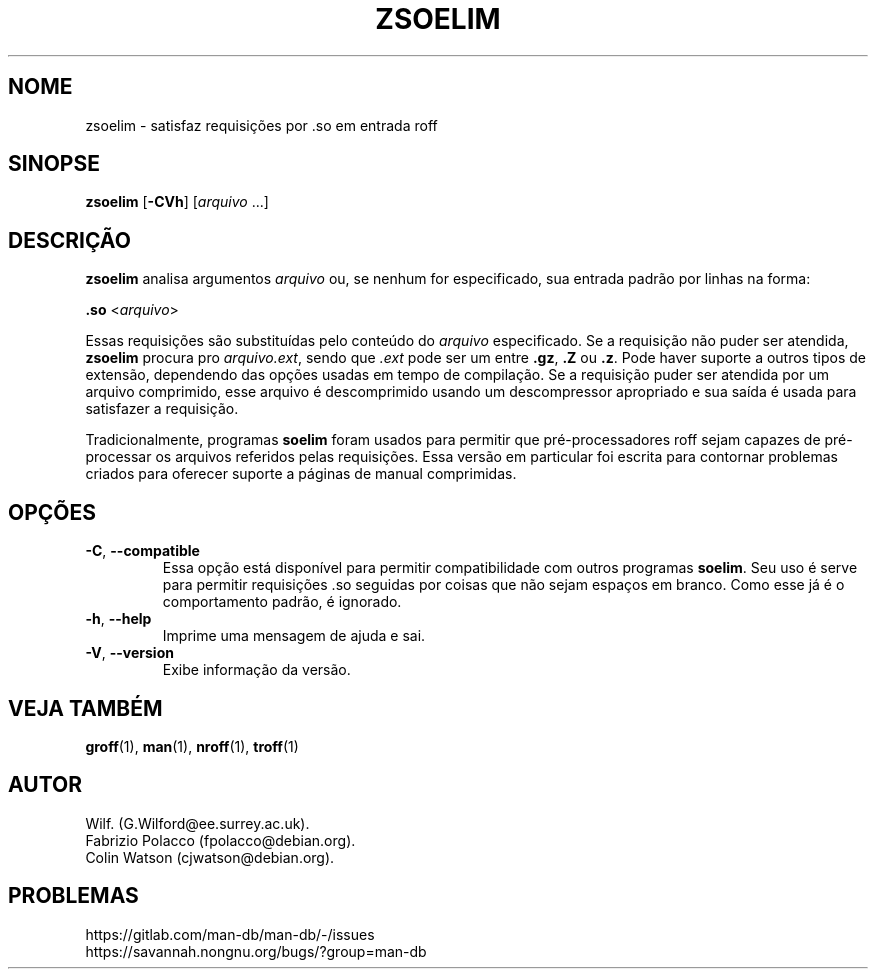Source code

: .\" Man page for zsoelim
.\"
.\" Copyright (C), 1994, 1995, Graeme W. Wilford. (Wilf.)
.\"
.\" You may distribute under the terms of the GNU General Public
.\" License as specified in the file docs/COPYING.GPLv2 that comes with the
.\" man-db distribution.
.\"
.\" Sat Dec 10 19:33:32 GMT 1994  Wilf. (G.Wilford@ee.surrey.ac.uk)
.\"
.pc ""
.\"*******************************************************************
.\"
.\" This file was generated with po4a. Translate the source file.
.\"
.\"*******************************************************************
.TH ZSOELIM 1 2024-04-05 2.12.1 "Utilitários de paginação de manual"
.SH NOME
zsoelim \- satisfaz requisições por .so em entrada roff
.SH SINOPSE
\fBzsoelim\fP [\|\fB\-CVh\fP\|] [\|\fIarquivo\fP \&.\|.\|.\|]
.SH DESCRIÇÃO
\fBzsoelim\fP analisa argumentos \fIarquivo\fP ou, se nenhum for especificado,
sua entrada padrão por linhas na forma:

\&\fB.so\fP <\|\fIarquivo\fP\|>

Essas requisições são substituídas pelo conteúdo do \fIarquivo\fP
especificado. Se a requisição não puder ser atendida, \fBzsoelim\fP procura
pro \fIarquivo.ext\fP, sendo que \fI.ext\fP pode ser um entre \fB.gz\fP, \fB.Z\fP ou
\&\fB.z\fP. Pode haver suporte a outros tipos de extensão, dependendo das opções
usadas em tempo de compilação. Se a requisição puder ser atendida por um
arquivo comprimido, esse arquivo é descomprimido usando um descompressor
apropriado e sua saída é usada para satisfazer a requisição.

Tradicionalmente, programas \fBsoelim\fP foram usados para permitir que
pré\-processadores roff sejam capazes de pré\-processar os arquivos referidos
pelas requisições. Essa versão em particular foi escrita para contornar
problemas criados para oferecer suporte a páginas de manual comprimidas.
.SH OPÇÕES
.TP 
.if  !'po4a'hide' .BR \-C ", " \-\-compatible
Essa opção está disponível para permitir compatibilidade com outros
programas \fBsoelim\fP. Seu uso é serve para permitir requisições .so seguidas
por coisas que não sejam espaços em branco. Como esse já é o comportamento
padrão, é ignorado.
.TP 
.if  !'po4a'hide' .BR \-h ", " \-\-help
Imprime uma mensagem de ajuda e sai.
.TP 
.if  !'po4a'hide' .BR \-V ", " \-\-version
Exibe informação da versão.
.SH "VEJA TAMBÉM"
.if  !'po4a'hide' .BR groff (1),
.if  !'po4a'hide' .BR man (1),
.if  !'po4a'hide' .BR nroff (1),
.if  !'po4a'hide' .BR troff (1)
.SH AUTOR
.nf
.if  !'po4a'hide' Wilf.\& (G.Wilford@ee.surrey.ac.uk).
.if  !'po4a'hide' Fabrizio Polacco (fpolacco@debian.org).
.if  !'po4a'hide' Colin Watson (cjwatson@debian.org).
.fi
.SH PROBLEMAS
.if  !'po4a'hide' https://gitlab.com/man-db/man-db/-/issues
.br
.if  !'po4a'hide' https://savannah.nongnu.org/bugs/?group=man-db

|---|

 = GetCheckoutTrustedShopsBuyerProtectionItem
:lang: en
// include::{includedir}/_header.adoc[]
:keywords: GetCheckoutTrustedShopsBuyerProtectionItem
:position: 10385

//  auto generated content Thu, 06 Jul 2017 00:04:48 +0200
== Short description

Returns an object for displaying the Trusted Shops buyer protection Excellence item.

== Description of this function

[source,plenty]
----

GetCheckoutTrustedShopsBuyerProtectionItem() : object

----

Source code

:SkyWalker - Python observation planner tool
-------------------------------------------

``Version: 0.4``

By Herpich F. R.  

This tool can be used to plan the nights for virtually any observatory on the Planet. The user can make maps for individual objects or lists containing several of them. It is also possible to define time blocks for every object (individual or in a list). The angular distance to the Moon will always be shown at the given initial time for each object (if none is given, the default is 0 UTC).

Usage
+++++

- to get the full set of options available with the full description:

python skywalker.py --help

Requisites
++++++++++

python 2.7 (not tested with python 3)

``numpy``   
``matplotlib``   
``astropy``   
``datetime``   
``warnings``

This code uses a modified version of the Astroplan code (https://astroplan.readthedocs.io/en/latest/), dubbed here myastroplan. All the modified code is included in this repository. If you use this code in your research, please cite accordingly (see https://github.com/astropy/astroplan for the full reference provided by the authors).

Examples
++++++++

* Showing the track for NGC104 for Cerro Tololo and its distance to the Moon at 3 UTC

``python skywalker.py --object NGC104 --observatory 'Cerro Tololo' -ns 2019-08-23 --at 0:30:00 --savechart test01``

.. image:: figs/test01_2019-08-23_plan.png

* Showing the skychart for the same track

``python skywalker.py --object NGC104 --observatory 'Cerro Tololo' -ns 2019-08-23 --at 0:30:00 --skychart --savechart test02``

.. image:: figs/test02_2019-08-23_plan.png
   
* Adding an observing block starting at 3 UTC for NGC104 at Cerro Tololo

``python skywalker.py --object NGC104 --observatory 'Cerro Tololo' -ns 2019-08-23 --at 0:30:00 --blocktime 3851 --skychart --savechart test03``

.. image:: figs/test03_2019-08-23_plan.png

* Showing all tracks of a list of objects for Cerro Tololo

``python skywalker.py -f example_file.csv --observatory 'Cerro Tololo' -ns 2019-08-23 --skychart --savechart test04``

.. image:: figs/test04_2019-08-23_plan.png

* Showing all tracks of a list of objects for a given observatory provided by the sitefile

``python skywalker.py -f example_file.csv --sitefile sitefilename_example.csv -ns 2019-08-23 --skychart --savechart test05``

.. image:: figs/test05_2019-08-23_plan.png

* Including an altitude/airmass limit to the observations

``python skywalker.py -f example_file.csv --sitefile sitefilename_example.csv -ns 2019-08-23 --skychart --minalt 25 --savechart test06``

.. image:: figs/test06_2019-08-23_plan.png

|---|

▸ Task item
Taking the records above as input, show every line in which the word "figs" is present.

▸ Solution to this problem
.. image:: figs/test01_2019-08-23_plan.png
.. image:: figs/test02_2019-08-23_plan.png
.. image:: figs/test03_2019-08-23_plan.png
.. image:: figs/test04_2019-08-23_plan.png
.. image:: figs/test05_2019-08-23_plan.png
.. image:: figs/test06_2019-08-23_plan.png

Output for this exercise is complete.